だから、有名私大で綺羅びやかにキャンパスライフを楽しんでいる彼ら彼女らに、俺は歳も同じか一個下ばかりだというのに臆してしまったのだ。

そして、1年間の浪人生活で誰とも会話をしてこなかった為、他人との距離の縮め方やコミュニケーションの仕方がわからず、最初の授業は結局誰とも会話できずに終わった。

何事もスタートはとても重要であり、それに失敗した俺はそのまま誰とも話せないまま半年ほど大学生活を過ごすことになった。


そんなある日、同じクラスの男子に一度だけ話しかけられたことがあった。

見た目は小柄でメガネをしていて、黒髪の短髪で、いかにも真面目そうなタイプの男だった。

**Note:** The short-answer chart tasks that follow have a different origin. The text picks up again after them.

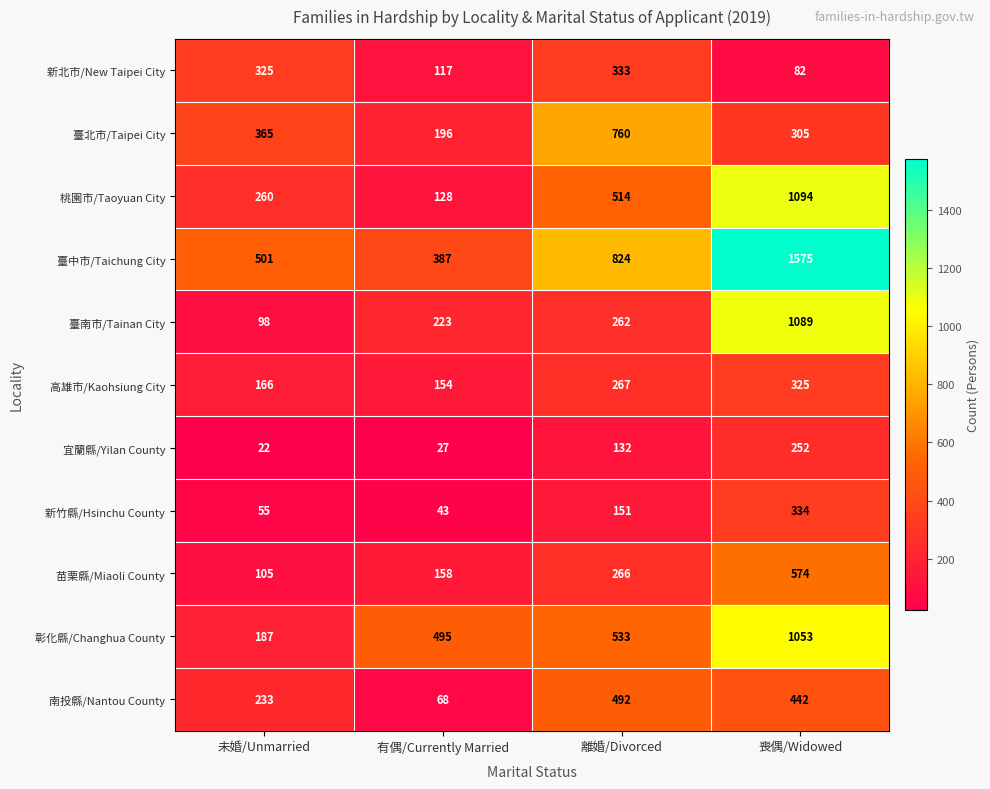

What is the difference between the 臺北市/Taipei City values at 喪偶/Widowed and 有偶/Currently Married?

109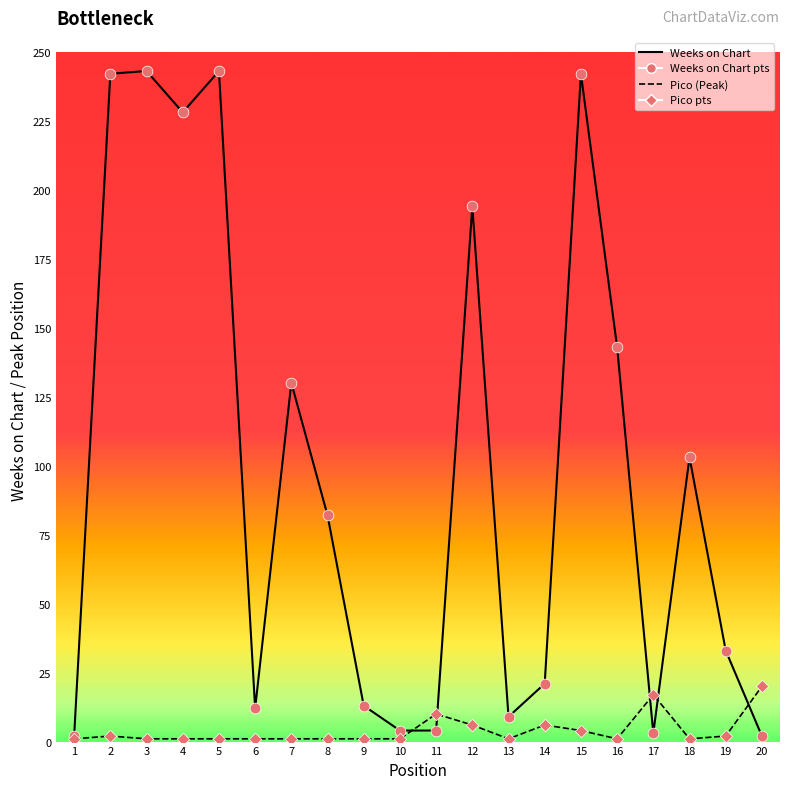

Which series has the largest total across all categories?

Weeks on Chart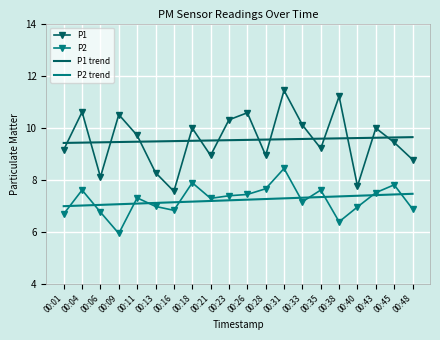

Is the value of P2 trend at 00:11 greater than the value of P2 at 00:26?

No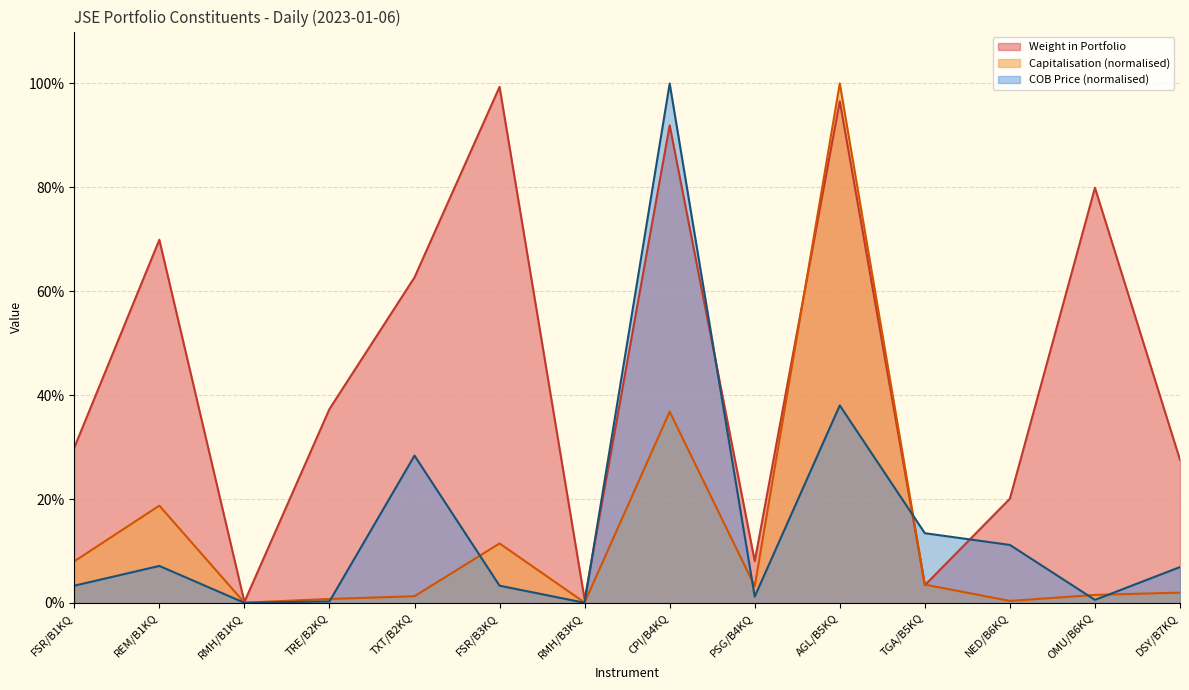

At which category is the sum across all series the highest?

AGL/B5KQ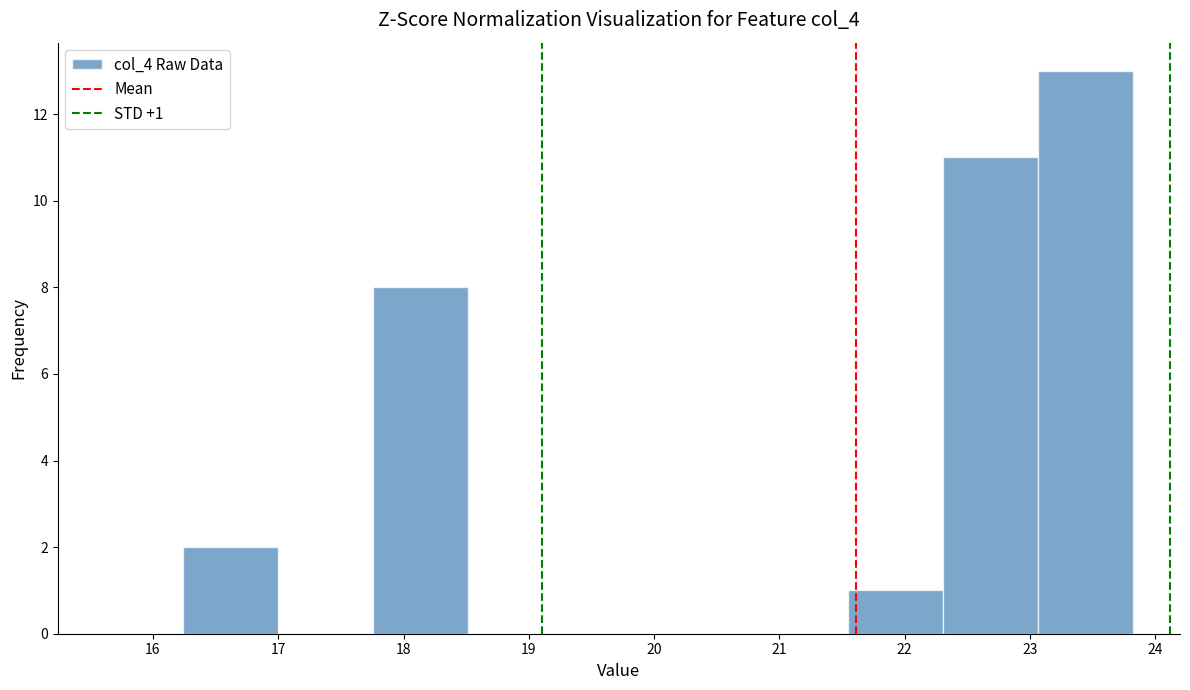

Over which range of the x-axis is the bar tallest?

23.1 to 23.8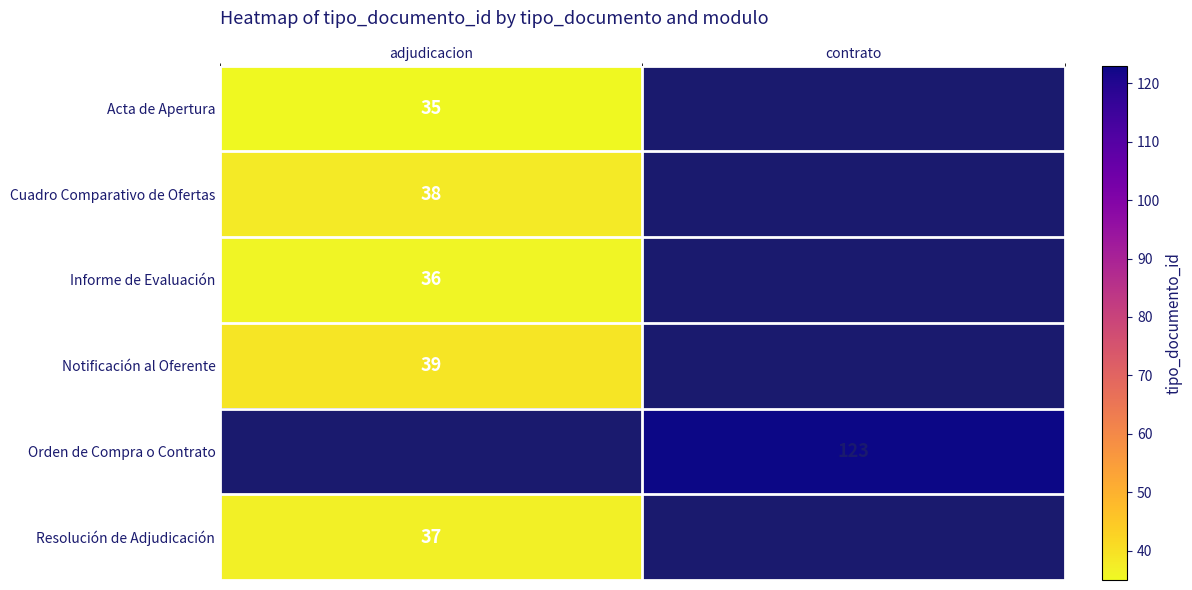

Is it true that Resolución de Adjudicación equals 37 at adjudicacion?

True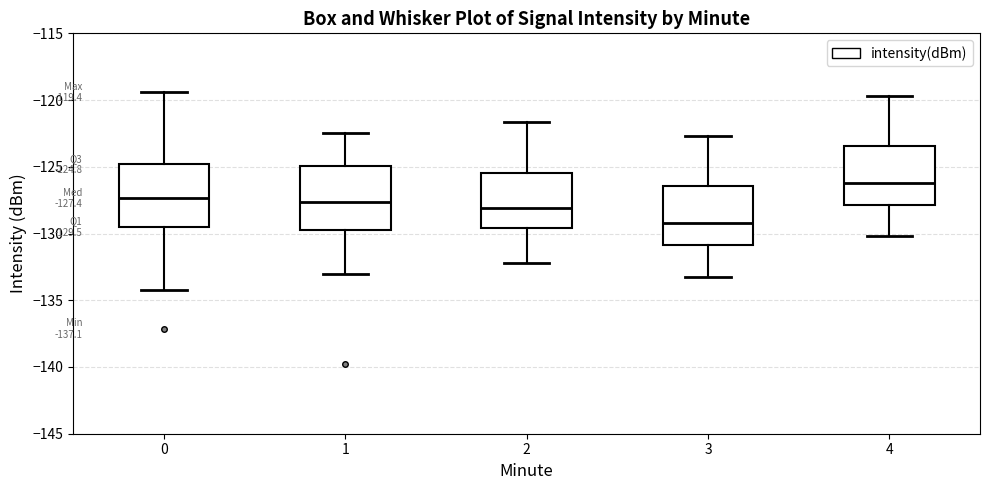

Which box's median line is the highest?

4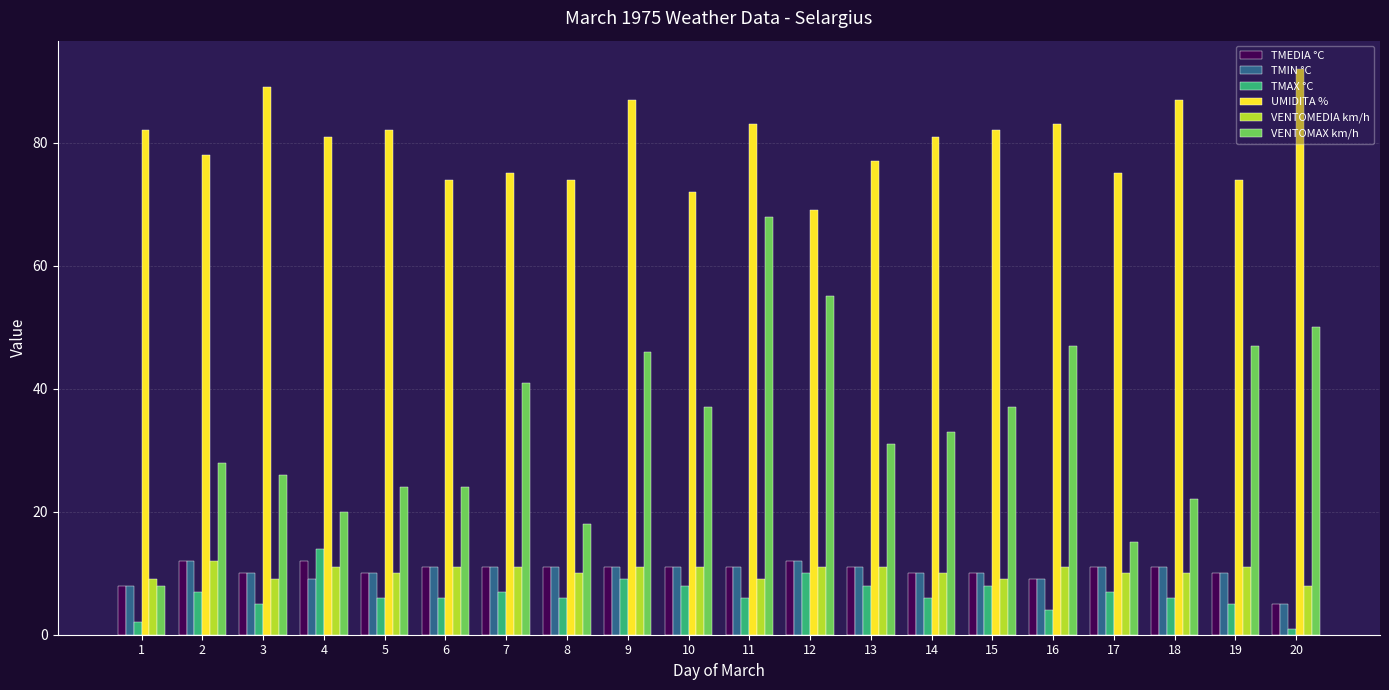

Reading left to right, list all the values displayed in this chart.

TMEDIA °C: 8	12	10	12	10	11	11	11	11	11	11	12	11	10	10	9	11	11	10	5
TMIN °C: 8	12	10	9	10	11	11	11	11	11	11	12	11	10	10	9	11	11	10	5
TMAX °C: 2	7	5	14	6	6	7	6	9	8	6	10	8	6	8	4	7	6	5	1
UMIDITA %: 82	78	89	81	82	74	75	74	87	72	83	69	77	81	82	83	75	87	74	92
VENTOMEDIA km/h: 9	12	9	11	10	11	11	10	11	11	9	11	11	10	9	11	10	10	11	8
VENTOMAX km/h: 8	28	26	20	24	24	41	18	46	37	68	55	31	33	37	47	15	22	47	50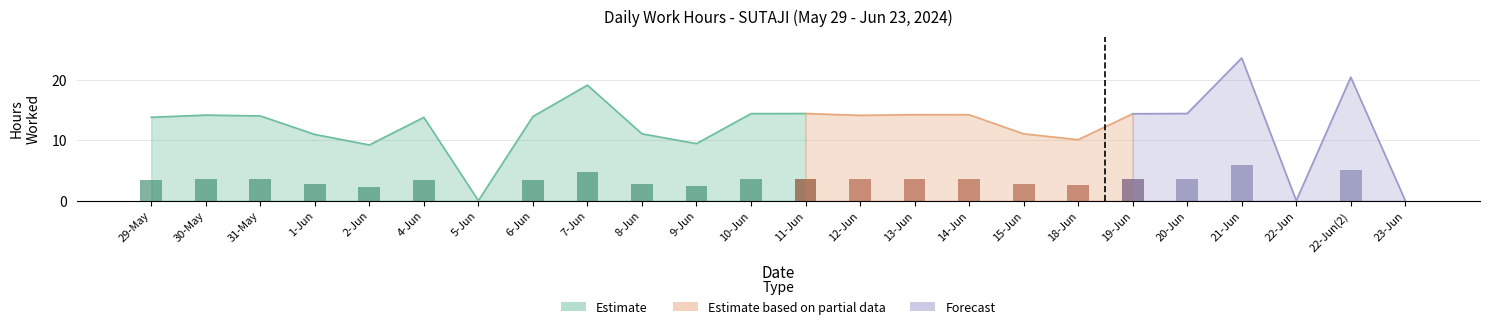

What is the approximate value of Low (Hours) at 8-Jun?

11.1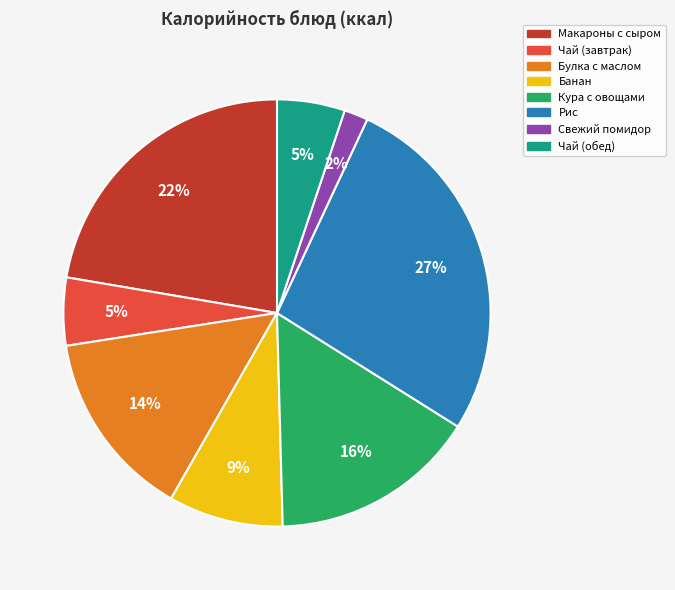

The Рис slice represents 27% of the pie. True or false?

True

授業終わりに「小林くんもこの授業受けてたんだね」と話しかけられたのがきっかけだった。

サークルは何入ったのとか、他の授業何受けてるのとか、他愛もない話をしたと思う。

その会話の最後に言われた「なんだ、小林くん意外と話せるじゃん」という言葉は今でも忘れない。

その後、「普通に今度話しかけてきてよ」的なことを言い残し、その男子は去った。

俺はまた一人きりに戻り、その時次のように思ったのだ。


なにが"普通に話かけて来てよ"だ――なにが"意外と話せるじゃん"だ。


俺はそいつの"さも俺から話かけてやった"ような態度が癪に障った。

今思うと、そんな風に思うのを我慢し、その男子がいる輪に飛び込んでいたら4年間友達0なんてことにはならなかったのかもしれない。

だが、俺はそれらを一切無視し、そいつとはその後4年間一度も会話をすることはなかった。

友達が一人もいないことを認め、そいつらにへりくだって仲間に加えてもらうことが当時の俺は堪えられなかったのだ。